# [YOUR ASSIGNMENT]
Replace "top-left" with "upper-left" in the lines of the listing that run from its start through the line containing "2: (416, 192)", and reproduce those lines with everything else unchanged. Omit the pictures from your answer.

[Stored records]
◇ ◇ ◇ ◇ ◇ ◇ ◇

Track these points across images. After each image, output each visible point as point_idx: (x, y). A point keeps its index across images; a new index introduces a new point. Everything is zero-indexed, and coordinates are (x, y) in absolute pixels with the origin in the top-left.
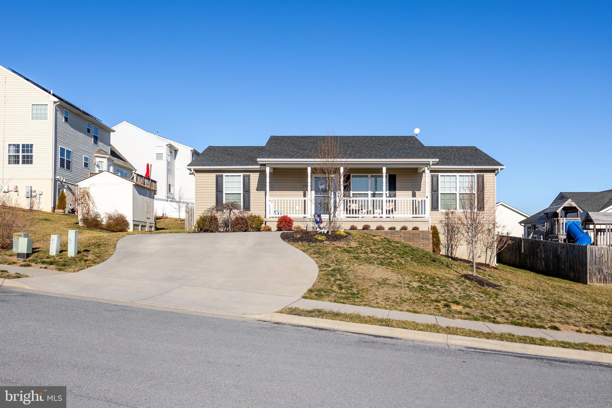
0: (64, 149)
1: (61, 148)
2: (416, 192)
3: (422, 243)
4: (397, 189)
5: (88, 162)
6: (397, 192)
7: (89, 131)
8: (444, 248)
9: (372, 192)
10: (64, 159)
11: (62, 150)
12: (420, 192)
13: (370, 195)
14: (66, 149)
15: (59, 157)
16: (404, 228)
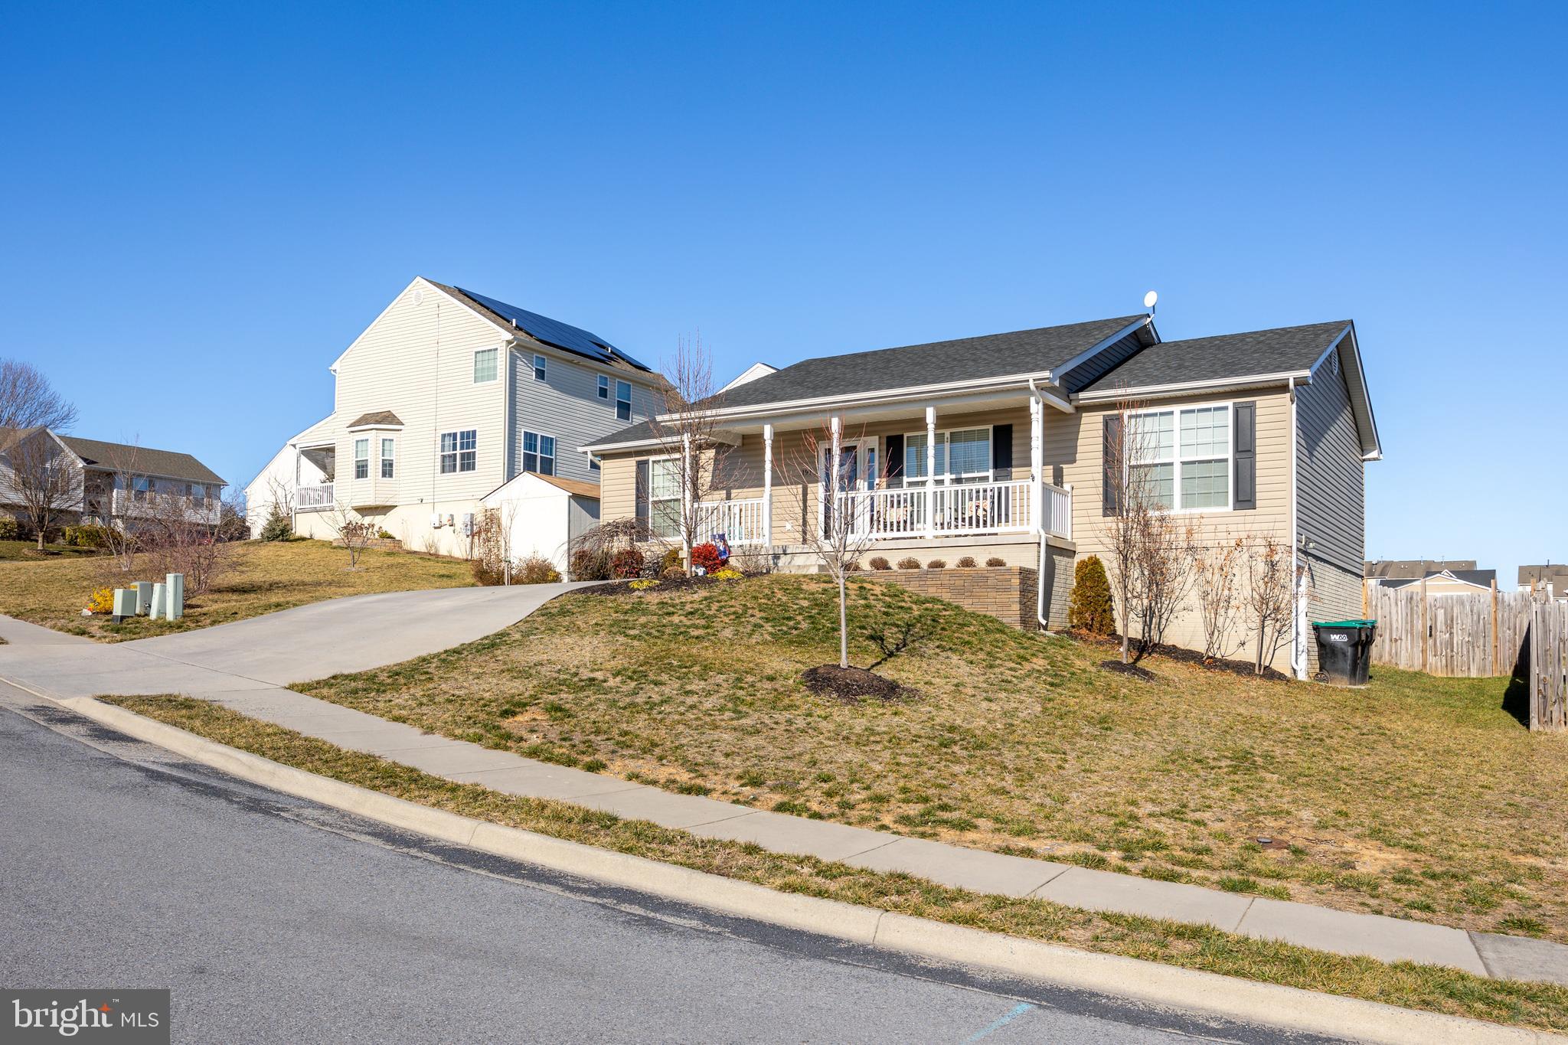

◇ ◇ ◇ ◇ ◇ ◇ ◇

# [ANSWER SECTION]
Track these points across images. After each image, output each visible point as point_idx: (x, y). A point keeps its index across images; a new index introduces a new point. Everything is zero-indexed, and coordinates are (x, y) in absolute pixels with the origin in the upper-left.
0: (64, 149)
1: (61, 148)
2: (416, 192)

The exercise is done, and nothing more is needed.